Habitat Hunt – Grades 1-4
Students explore Ferry Farm’s natural world, past and present, and learn about the local eco-system, as well as, the migration, hibernation, and camouflage of various birds and animals. Students hike in our woods, look for plants and animals along the river, and participate in activities that explain the interdependence of man, plants, and animals.
A Bird’s-Eye View of the 18th-Century – Grades K-3
Students travel back in time to peek at the lives of the Lewis family at Kenmore in 1775. What were the similarities and differences in how 18th-century people lived compared to us today? How did they cook, dress, and play? Students discover the answers to these questions through hands-on, minds-on activities about colonial buildings, clothing, cooking, manners, occupations, and childhood.

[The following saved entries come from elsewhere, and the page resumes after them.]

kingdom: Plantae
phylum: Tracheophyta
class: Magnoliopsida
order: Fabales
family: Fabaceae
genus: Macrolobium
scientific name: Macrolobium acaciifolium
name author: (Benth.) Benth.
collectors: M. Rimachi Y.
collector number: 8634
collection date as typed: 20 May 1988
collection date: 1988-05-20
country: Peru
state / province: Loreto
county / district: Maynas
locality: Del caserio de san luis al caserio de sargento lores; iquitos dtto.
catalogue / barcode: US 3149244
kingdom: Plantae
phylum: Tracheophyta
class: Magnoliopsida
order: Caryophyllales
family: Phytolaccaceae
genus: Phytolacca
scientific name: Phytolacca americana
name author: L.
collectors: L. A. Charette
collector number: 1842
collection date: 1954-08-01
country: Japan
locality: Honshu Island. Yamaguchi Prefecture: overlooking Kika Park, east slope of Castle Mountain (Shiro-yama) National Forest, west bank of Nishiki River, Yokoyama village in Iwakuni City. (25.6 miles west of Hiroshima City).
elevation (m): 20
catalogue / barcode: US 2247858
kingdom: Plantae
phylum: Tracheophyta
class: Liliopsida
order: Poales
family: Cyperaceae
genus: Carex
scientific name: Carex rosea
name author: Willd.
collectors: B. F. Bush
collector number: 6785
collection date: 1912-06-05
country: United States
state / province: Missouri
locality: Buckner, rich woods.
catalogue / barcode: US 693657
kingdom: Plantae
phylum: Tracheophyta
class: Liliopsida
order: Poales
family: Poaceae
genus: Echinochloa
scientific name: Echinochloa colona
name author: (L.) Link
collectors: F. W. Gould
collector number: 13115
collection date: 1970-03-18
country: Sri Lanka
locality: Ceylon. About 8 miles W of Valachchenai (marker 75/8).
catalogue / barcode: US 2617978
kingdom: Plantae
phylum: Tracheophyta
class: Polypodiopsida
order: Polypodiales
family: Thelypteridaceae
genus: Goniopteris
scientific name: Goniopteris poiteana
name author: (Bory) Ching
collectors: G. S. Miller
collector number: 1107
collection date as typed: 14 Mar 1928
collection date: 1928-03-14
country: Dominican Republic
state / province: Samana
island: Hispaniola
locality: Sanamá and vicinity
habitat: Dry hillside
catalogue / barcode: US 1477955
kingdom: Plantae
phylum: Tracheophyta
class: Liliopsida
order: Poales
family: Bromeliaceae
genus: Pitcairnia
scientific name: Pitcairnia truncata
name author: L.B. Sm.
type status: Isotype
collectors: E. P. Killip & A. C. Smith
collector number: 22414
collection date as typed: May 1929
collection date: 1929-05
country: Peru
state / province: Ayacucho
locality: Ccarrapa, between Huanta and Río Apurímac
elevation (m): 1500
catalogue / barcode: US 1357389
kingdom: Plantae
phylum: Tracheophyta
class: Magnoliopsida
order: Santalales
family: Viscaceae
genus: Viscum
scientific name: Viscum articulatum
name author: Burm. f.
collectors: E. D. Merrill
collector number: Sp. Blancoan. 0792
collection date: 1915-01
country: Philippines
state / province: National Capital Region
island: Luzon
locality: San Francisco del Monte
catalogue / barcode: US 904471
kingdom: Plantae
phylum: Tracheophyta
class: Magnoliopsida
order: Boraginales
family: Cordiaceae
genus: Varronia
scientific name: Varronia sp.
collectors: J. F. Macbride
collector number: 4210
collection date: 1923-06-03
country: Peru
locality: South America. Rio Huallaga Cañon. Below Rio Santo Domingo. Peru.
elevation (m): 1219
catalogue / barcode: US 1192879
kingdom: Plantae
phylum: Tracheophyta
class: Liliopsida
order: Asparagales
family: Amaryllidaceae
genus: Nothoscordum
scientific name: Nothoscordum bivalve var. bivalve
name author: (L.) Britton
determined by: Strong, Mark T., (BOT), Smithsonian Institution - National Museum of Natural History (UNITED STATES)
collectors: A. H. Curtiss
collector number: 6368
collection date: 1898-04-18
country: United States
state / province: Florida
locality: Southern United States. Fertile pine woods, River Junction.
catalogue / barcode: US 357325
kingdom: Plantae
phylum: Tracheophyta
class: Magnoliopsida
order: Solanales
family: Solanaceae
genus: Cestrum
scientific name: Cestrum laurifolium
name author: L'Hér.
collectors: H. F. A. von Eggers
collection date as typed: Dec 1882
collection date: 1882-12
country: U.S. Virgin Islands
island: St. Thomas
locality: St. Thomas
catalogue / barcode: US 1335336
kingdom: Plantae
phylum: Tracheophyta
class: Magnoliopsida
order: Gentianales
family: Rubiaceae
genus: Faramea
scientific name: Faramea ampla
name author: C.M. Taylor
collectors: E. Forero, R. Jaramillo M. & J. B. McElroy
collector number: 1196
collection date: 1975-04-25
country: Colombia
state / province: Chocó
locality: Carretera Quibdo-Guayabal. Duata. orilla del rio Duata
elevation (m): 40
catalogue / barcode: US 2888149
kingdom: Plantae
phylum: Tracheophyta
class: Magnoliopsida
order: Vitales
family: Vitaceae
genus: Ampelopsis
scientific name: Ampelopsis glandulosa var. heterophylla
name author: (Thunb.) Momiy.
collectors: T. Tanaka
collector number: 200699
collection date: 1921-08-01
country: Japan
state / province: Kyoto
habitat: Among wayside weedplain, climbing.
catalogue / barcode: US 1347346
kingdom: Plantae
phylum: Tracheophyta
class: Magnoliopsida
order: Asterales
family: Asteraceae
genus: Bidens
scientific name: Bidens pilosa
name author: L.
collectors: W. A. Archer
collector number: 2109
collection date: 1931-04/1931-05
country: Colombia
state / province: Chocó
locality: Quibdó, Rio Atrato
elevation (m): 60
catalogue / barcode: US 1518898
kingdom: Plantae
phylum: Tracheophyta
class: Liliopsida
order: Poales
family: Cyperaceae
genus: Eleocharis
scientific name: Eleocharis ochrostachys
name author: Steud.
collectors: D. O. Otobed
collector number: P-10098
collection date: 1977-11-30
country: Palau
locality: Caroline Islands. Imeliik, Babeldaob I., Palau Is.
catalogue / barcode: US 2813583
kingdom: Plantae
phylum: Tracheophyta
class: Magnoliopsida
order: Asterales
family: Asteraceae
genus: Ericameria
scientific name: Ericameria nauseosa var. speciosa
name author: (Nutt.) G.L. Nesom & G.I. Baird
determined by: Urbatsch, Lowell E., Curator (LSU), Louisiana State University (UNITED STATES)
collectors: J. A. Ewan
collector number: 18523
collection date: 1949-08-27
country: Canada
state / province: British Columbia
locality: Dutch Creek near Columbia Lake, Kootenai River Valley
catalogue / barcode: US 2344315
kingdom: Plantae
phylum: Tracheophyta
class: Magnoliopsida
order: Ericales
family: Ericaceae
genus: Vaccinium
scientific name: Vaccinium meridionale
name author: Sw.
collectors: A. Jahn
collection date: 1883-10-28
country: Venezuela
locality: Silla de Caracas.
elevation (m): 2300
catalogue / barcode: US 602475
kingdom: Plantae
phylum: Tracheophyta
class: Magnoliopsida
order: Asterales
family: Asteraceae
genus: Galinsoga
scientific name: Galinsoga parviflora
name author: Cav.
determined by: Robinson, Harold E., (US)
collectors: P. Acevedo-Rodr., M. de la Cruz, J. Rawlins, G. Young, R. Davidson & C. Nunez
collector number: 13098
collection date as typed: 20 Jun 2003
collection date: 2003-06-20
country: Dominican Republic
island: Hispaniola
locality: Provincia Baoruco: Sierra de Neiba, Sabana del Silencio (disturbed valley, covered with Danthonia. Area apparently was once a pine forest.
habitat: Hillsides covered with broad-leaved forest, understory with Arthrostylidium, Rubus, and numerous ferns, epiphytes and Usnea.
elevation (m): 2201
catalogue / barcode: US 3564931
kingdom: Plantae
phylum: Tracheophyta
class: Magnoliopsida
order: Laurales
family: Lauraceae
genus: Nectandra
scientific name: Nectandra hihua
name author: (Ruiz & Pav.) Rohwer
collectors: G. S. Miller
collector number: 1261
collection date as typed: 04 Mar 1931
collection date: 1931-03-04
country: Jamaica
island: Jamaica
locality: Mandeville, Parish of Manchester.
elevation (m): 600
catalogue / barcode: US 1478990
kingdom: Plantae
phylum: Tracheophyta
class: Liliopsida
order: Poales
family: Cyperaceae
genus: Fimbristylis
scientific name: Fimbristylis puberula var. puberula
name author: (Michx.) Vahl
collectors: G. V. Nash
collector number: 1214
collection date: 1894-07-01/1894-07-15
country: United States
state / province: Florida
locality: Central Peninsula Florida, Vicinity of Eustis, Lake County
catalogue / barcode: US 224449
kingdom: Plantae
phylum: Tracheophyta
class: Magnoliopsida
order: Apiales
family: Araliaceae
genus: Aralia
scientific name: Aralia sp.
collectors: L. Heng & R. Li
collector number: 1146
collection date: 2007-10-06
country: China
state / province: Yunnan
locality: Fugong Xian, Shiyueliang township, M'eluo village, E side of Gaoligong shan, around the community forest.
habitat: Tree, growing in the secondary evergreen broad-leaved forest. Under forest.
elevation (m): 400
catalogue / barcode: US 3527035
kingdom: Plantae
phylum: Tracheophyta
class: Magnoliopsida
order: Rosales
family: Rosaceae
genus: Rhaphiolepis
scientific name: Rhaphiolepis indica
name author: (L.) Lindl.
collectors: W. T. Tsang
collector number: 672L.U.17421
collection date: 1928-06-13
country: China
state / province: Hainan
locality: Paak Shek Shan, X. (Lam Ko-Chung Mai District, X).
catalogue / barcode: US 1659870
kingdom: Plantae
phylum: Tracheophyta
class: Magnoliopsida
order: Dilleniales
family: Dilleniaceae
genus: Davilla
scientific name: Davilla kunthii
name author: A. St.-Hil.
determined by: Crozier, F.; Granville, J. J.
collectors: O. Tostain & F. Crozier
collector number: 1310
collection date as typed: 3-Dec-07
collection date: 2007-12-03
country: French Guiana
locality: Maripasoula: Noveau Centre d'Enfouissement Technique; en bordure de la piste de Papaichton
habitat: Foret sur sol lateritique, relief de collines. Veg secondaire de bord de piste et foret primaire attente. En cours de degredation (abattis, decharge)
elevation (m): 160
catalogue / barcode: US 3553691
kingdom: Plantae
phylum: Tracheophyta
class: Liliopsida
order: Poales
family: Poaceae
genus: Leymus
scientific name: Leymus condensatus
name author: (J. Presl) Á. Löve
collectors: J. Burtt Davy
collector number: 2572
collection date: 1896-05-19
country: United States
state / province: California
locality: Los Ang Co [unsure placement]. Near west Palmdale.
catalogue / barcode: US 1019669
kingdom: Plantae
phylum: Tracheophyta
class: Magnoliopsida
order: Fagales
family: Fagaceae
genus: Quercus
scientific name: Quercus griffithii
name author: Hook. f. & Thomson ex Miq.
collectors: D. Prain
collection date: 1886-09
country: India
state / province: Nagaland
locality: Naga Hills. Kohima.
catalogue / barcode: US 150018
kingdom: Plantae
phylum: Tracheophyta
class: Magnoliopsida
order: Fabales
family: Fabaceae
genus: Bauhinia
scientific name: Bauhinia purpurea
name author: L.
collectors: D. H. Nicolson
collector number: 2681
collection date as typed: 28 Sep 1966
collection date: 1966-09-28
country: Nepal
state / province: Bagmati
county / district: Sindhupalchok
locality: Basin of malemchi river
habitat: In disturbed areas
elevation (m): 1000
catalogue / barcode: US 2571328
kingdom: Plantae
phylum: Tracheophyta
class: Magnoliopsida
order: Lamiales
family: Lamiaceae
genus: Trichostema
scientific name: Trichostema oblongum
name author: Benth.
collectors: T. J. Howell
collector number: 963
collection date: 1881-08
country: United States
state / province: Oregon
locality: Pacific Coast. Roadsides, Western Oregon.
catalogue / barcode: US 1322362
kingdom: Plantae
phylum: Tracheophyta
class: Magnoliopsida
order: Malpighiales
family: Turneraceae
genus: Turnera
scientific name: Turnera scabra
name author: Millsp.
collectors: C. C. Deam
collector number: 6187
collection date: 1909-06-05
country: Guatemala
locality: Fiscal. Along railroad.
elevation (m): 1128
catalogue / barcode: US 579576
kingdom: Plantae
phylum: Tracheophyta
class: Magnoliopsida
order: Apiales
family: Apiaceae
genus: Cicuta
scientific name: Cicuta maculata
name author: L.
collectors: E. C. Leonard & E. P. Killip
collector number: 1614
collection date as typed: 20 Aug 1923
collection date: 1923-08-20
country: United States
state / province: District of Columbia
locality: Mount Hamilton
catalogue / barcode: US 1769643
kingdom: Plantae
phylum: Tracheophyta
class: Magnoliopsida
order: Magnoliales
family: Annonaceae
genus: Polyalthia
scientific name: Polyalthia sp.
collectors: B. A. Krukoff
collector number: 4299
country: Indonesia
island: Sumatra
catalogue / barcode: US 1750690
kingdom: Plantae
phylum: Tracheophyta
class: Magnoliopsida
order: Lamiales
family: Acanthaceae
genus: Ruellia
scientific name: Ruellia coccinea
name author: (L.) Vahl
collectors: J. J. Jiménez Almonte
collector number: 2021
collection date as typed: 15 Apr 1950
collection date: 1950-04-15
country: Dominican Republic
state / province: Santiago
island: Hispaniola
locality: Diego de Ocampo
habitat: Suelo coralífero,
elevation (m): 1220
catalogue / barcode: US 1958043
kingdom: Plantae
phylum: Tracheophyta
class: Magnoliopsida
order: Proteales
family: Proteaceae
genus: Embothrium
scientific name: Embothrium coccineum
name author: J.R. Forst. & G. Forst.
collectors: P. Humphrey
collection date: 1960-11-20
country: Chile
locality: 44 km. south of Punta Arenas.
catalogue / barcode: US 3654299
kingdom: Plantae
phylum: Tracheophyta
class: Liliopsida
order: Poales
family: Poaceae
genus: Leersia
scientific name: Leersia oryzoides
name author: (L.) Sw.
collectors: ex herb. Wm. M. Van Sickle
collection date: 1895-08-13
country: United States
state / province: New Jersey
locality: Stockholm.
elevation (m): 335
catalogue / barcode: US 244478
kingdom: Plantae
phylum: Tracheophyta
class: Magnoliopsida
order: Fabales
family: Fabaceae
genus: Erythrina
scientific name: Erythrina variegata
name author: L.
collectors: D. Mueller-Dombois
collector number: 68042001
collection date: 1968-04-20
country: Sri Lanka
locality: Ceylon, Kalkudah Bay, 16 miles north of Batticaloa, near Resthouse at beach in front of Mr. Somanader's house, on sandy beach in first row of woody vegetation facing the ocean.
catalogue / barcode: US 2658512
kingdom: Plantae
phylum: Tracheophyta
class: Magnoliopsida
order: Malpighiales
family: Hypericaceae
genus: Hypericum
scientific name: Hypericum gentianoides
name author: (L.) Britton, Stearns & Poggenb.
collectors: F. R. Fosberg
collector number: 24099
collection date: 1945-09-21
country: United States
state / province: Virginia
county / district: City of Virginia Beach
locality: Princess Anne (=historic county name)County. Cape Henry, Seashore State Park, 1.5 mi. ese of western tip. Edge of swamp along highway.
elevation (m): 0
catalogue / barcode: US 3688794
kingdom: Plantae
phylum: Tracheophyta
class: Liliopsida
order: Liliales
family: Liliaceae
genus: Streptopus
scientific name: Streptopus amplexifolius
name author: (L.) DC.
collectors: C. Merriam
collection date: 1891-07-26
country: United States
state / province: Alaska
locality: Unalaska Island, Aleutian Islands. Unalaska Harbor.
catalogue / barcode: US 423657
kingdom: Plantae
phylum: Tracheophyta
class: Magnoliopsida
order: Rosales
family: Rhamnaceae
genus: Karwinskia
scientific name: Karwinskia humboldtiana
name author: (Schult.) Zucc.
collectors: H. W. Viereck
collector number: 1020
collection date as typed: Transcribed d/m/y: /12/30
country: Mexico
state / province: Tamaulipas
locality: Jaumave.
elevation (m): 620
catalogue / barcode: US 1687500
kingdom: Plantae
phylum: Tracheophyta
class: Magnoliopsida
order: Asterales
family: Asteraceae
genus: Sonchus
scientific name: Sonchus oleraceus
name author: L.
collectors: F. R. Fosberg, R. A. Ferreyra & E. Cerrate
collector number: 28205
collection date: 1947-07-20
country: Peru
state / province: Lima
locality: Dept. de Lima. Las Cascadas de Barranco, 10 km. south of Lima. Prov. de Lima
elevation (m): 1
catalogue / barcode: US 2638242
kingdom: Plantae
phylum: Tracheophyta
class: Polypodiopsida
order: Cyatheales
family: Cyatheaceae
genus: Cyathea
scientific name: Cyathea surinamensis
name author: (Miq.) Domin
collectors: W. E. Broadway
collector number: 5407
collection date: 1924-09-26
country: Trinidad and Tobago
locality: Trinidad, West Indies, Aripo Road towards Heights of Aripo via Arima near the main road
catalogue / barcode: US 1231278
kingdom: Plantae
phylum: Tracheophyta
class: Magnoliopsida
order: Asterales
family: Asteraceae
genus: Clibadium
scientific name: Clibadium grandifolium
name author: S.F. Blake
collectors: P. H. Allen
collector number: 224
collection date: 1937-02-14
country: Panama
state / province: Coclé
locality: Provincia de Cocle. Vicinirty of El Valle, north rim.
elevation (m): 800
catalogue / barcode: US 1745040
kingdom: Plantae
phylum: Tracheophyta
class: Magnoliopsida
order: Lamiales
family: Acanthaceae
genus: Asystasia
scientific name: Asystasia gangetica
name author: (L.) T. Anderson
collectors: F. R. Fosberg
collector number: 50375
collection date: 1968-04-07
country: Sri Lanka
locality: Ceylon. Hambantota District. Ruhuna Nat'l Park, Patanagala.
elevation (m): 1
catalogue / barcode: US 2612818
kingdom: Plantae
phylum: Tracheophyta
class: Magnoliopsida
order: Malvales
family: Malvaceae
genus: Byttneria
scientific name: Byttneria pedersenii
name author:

Revolutionary Perspectives: Difficult Choices & Life-Changing Decisions – Grades 4-5
It is 1775. The Lewis family just moved into Kenmore. The Revolutionary War is underway. George Washington, Betty Lewis’s brother, commands America’s Continental Army. Why did the colonies go to war against Great Britain? What role did Fielding and Betty Lewis, their children, and enslaved workers play in the fight? What difficult life-changing choices did Kenmore’s residents make because of the war? Students explore the wartime lives of Kenmore’s residents and learn the answers to these questions.